■ Vorliegender Text ■

^^^^^^^^^^^^^^^^

Dübell, Richard – Jahrtausendkaiser, Der

Köln im Jahre 1245 n. Chr.: Der Besuch des Kardinals Giovanni da Uzzano aus Florenz bringt Unruhe auf das Gut Raimunds von Siebeneich. Der Kirchenmann bittet seinen alten Kreuzzuggefährten um Hilfe bei einem etwas heiklen Unternehmen. Raimunds Truchsess (führender Hofangestellter) und Kämmerer Philipp wird mit der Aufgabe betreut, Urkunden für einen Mann zu fälschen, der um seine Anteile an einem Erzvorkommen betrogen wurde, während er im Heiligen Land kämpfte. Als er zurückkehrte, brachte er es angeblich aus Liebe zu seiner Frau nicht über sich, ihre Familie zur Rede zu stellen. Aber nun, nach ihrem Tod, will er das Erbe für seine Tochter zurückgewinnen, allerdings sind seine Ansprüche bereits verjährt.

^^^^^^^^^^^^^^^^

■ Bereitgestellte Daten ■
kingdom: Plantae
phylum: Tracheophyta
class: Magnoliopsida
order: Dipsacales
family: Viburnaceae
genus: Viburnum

^^^^^^^^^^^^^^^^

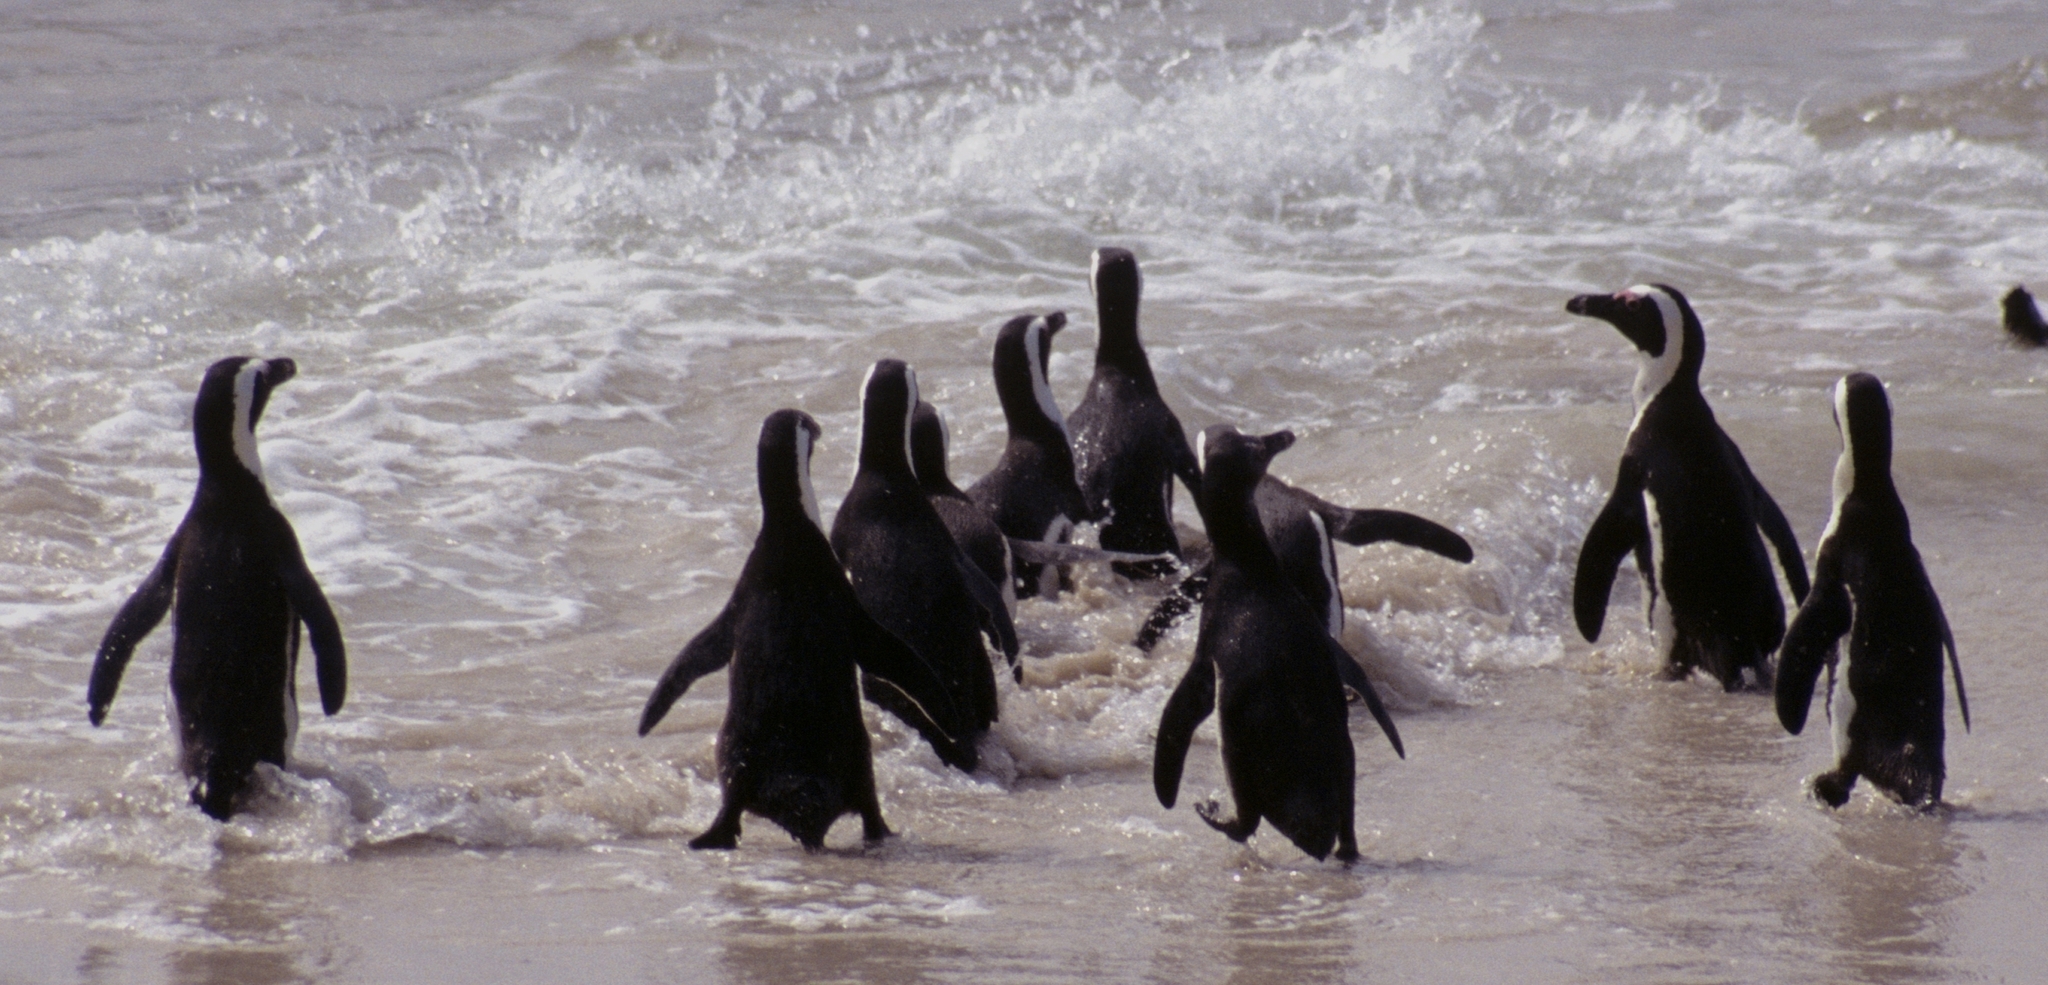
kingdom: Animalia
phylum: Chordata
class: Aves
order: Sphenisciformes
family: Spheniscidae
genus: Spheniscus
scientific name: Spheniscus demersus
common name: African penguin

^^^^^^^^^^^^^^^^

■ Aufgaben ■
[a] Welche Aufgabe erhält Philipp laut dem Text über den Roman „Der Jahrtausendkaiser“?
[b] Schreibe den Text über den Roman „Der Jahrtausendkaiser“ im selben Stil weiter.

■ Antworten ■
[a] Er soll Urkunden für einen Mann fälschen, der um seine Anteile an einem Erzvorkommen betrogen wurde.

[b]
Philipp – von Anfang an misstrauisch dieser Geschichte des Kardinals gegenüber – macht sich auf den Weg zum Haus des Radolf Vacillarius, immer mit dem Bewusstsein, dass sein Herr die verstorbene Frau, Katharina, einstmals geliebt hatte und nun wünscht, dass der Tochter Dionisia ihr Erbe zurückgegeben wird. Als ehemaliger Novize und Kopist in einem Zisterzienserkloster sollte ihm die Aufgabe nicht allzu viele Schwierigkeiten bereiten. Wenn aber doch etwas schiefgehen sollte, so hatte der Kardinal unmissverständlich klar gemacht, dass mit seiner Hilfe nicht zu rechnen sei, sondern alles auf Phillip und dessen Herrn zurückfiele.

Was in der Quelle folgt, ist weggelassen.